On le sait, malheureusement la culture de la soie en France a disparu au XIXème siècle. Elle s’est délocalisée en Asie mais aussi au Brésil notamment. C’est là que s’approvisionnent les Tissages PERRIN en matière première. Pour tout le reste, leur activité se déroule en France et plus précisément en région Auvergne/Rhône-Alpes. La filature et le tissage sont réalisés en Isère tandis que la teinture est gérée depuis des années par son partenaire privilégié pour l’ennoblissement situé à côté de Lyon, berceau historique des canuts. Cette entreprise est elle-même engagée pour une mode circulaire.

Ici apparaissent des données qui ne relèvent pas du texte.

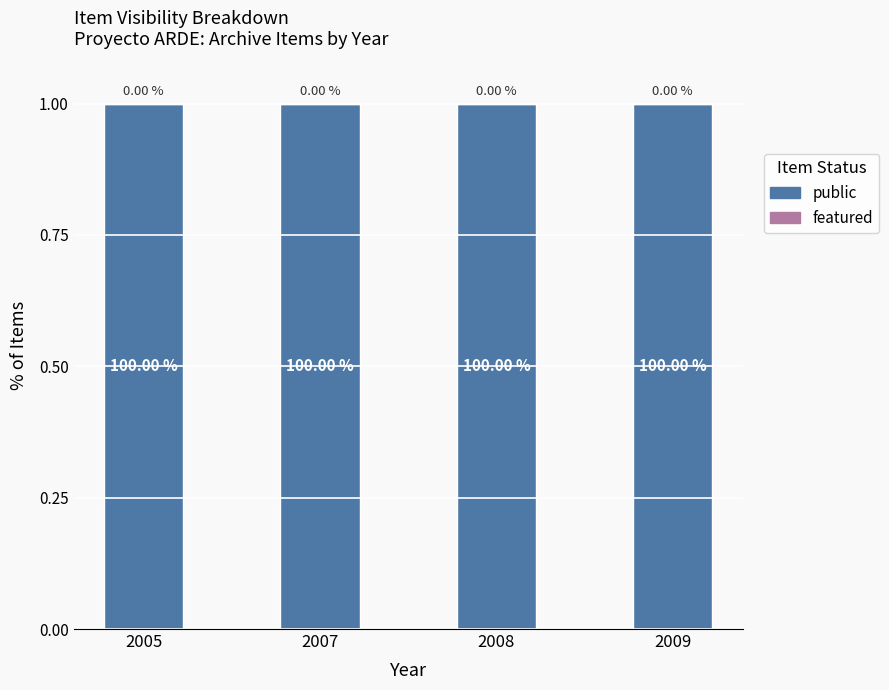

How many series are shown in this chart?

2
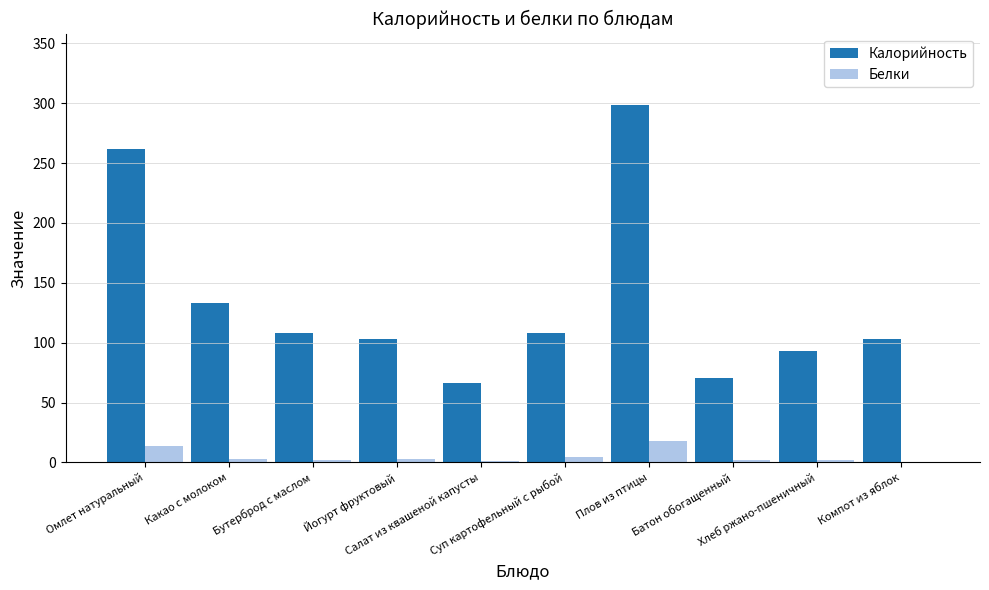

Which series has the largest total across all categories?

Калорийность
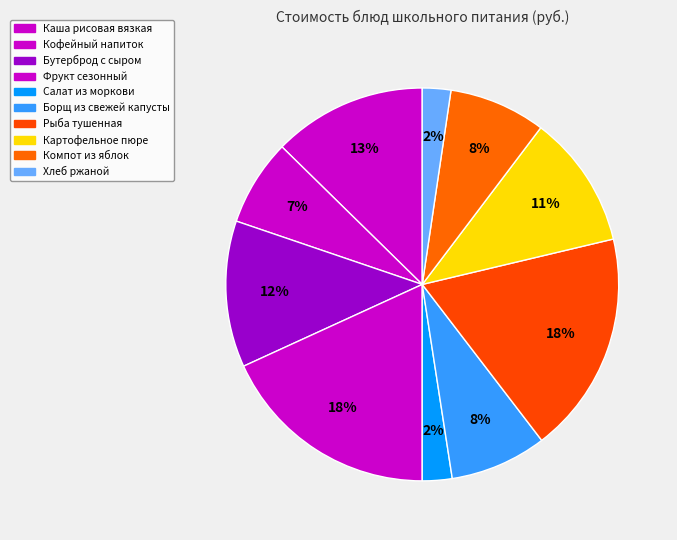

How many slices are in this pie chart?

10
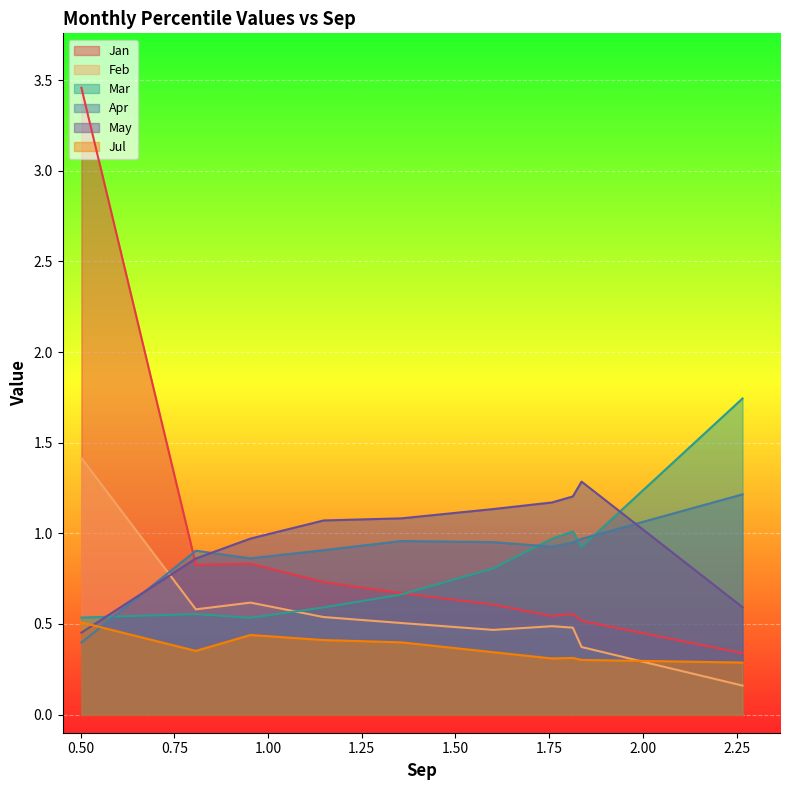

Which series has the widest spread of values?

Jan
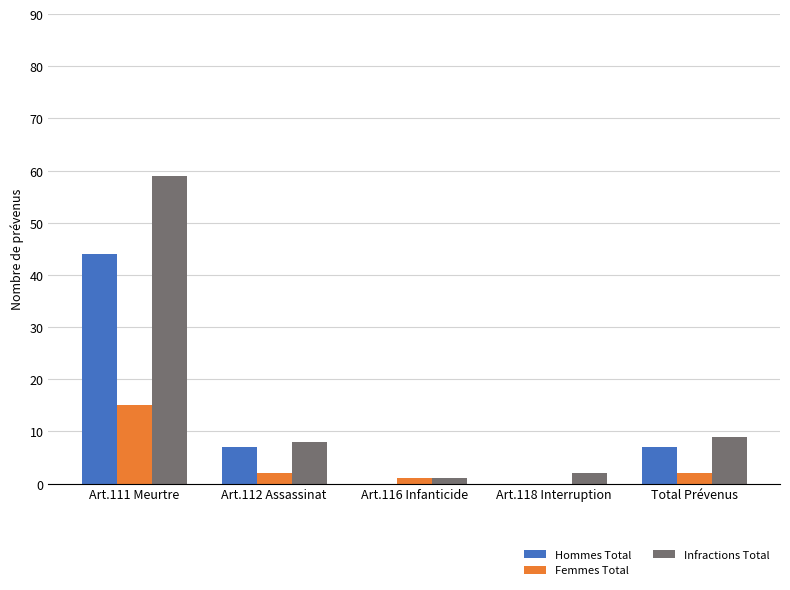

Reading left to right, transcribe all the data shown in this chart.

Hommes Total: 44	7	0	0	7
Femmes Total: 15	2	1	0	2
Infractions Total: 59	8	1	2	9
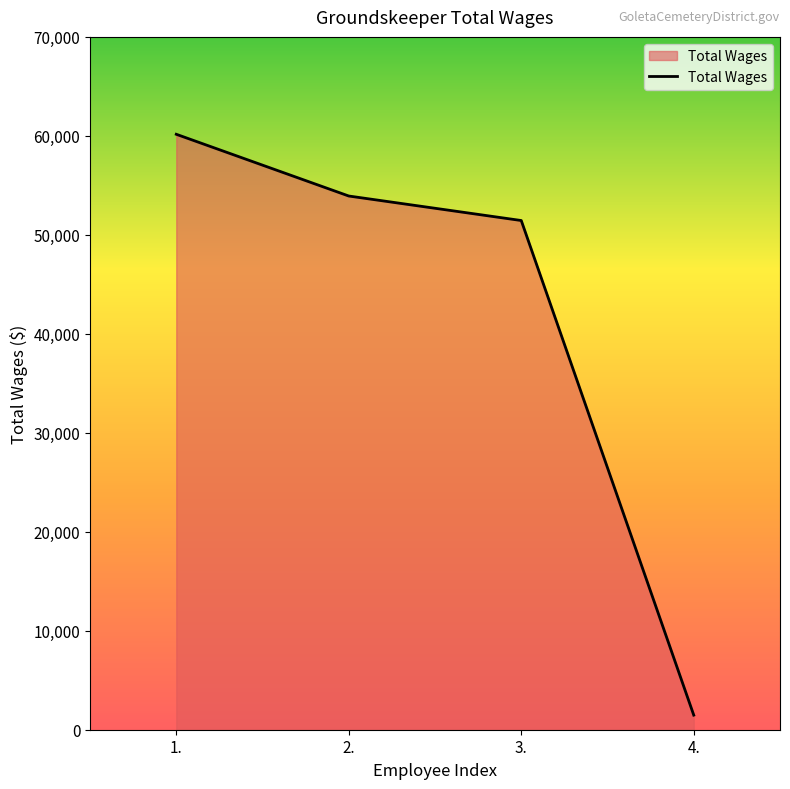

Reading left to right, transcribe all the data shown in this chart.

1.=60161	2.=53923	3.=51447	4.=1475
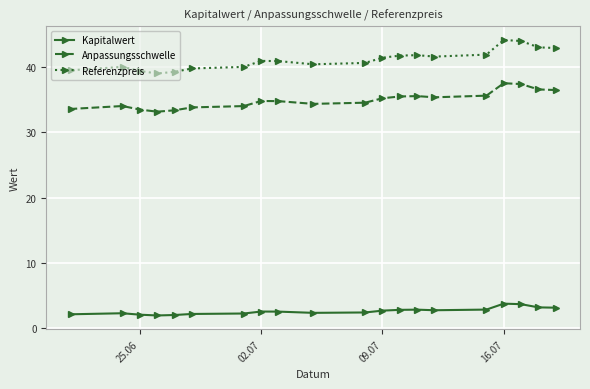

Is it true that Referenzpreis equals 69.4 at 16.07?

False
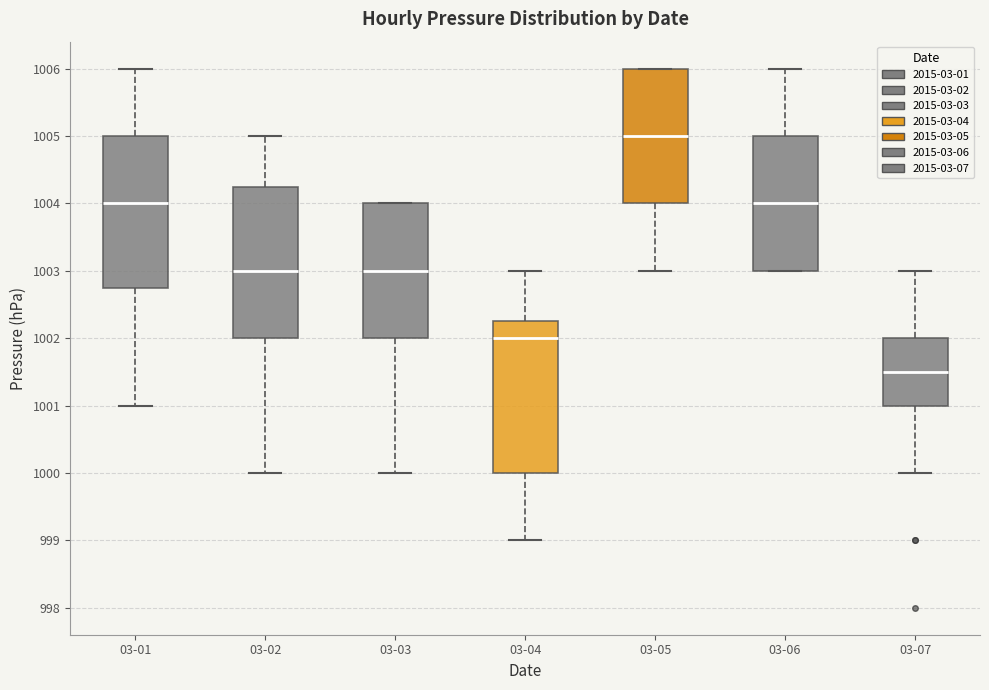

Reading left to right, transcribe this box plot: for each box, give where its median line is, the range the box spans, and where its two whiskers end, as read against the y-axis. The values are not printed on the chart, so give them approximately, as read against the axis.

03-01: median 1004.0, box 1002.8 to 1005.0, whiskers 1001.0 to 1006.0
03-02: median 1003.0, box 1002.0 to 1004.3, whiskers 1000.0 to 1005.0
03-03: median 1003.0, box 1002.0 to 1004.0, whiskers 1000.0 to 1004.0
03-04: median 1002.0, box 1000.0 to 1002.3, whiskers 999.0 to 1003.0
03-05: median 1005.0, box 1004.0 to 1006.0, whiskers 1003.0 to 1006.0
03-06: median 1004.0, box 1003.0 to 1005.0, whiskers 1003.0 to 1006.0
03-07: median 1001.5, box 1001.0 to 1002.0, whiskers 1000.0 to 1003.0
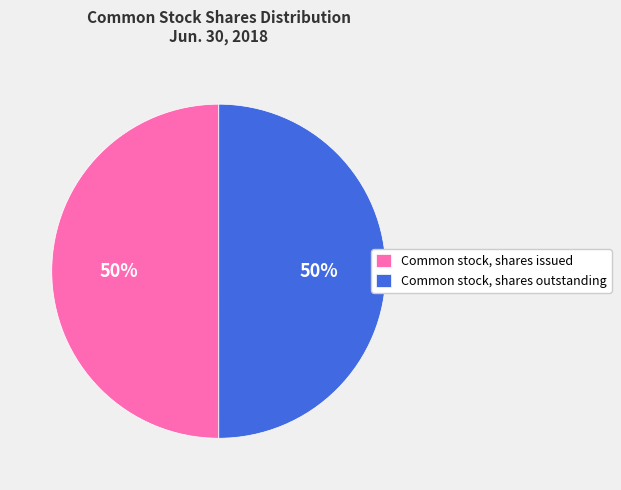

Combined, do Common stock, shares outstanding and Common stock, shares issued account for over 50%?

Yes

On le voit, perpétuer un savoir-faire de tradition comme le travail de la soie n’empêche pas d’être à l’écoute des enjeux du monde actuel. En 2022, tisser ce produit d’exception destinée à la mode doit répondre à un cahier des charges de plus en plus exigeant, tant au niveau de la préservation des ressources naturelles que du respect des conditions de travail. Comme le dit ce proverbe chinois: «Avec du temps et de la patience, les feuilles de mûrier se transforment en robe de soie». On pourrait ajouter, en robe recyclable, dont la production a nécessité le moins de ressources et de produits chimiques possibles et dans des conditions de travail respectables.